Educating the public, government and industry decision-makers about how psychological services promote health and decrease health-care costs, thus assuring psychology's inclusion in any future national health-care system.
Preparing psychologists to practice within an evidence-based and pay-for-performance health-care system through relevant, high-quality education and training.
Advocating for enhanced reimbursement for psychologists in independent and institutional practices, including schools, hospitals, community health centers, government agencies and industry. This will assure a strong psychological workforce and availability of quality psychological healthcare services.
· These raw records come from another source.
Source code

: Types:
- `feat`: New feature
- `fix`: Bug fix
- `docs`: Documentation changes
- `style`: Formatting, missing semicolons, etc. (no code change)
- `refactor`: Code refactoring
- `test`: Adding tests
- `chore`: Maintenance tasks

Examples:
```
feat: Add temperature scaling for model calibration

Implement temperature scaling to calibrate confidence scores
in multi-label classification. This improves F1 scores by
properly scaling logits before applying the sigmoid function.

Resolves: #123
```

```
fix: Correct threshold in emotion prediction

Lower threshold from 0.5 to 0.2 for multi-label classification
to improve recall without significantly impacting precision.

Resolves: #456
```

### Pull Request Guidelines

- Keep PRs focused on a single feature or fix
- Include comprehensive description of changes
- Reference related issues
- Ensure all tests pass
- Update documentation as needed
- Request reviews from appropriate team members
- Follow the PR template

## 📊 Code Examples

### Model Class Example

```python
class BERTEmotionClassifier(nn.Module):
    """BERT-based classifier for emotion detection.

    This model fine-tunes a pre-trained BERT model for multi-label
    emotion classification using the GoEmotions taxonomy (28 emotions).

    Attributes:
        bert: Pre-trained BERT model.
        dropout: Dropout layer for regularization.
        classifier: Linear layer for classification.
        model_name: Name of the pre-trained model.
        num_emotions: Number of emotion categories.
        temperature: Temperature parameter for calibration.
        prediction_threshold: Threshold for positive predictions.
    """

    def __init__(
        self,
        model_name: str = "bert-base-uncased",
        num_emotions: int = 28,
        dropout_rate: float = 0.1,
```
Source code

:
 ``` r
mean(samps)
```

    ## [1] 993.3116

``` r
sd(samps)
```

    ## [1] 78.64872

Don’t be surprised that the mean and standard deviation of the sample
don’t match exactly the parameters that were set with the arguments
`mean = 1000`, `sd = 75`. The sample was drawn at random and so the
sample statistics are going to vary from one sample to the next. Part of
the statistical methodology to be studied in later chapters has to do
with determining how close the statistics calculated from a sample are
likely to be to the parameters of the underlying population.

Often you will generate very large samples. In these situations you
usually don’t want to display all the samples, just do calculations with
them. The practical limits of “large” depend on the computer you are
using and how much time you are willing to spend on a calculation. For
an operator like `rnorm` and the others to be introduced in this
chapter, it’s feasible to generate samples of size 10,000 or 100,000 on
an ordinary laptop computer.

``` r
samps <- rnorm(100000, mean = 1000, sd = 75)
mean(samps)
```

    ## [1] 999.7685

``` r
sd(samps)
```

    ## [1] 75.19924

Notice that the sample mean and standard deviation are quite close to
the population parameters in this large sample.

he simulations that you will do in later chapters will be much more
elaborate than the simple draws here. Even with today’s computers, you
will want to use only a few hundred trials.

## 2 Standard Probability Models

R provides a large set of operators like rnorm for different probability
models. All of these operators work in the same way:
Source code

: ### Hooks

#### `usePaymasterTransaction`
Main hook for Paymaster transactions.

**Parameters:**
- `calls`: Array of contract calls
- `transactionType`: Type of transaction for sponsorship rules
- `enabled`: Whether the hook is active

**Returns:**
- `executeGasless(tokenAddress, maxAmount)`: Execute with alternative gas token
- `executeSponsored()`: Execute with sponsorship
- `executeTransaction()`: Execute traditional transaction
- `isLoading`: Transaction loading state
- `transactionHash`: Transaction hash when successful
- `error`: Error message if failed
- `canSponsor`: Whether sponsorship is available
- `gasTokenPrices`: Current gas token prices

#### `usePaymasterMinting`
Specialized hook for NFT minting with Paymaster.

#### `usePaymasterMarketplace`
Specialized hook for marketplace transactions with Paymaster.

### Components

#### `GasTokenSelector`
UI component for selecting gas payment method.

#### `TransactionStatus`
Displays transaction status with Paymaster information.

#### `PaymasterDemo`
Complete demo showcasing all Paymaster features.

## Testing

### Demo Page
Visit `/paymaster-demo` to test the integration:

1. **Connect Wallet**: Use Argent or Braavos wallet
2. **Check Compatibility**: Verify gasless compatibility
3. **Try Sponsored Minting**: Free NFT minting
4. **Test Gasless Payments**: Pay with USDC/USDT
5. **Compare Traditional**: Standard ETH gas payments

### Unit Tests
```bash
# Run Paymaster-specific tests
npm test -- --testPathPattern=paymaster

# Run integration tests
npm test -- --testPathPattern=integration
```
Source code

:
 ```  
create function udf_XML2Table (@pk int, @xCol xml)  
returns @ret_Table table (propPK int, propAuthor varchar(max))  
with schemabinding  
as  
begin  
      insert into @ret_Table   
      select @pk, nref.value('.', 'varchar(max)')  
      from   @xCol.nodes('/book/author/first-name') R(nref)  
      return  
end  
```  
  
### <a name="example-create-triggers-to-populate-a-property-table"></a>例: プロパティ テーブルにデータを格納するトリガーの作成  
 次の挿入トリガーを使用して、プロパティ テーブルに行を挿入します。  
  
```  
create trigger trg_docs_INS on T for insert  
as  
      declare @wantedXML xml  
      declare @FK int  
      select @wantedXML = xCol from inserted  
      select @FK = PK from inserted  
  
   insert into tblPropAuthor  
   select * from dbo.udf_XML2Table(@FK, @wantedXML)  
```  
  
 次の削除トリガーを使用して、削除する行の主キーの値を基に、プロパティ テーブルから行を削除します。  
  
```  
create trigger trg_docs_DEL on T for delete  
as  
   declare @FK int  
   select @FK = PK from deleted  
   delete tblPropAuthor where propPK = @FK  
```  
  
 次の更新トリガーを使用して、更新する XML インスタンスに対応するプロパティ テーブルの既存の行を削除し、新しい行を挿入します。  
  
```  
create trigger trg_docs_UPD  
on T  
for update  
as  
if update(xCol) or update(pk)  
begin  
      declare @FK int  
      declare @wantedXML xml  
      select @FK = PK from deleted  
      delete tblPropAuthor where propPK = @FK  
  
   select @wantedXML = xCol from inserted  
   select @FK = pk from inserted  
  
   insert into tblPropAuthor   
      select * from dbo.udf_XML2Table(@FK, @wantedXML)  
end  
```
Promoting cultural and global competency in clinical and consulting practices to assure psychology remains a viable profession.
Q4: Some of our members believe that the association should avoid political and moral stands on pressing social issues. What relationship(s) do you see as desirable among psychology, the association and social justice issues?
Psychology, the science of human behavior, should be called upon by society to offer comment on important issues impacting the health, welfare, education, peace, security and safety of everyone. APA's 1969 President Leona Tyler wrote that when APA addresses issues of public affairs, there should be a definitive statement of policy with supporting evidence. APA rules require that such comment must be vetted through APA's elected governance before it becomes association policy. This check-and-balance ensures that our association's policy statements covering these important topics have gone through a due-diligence review by elected governance representing the membership.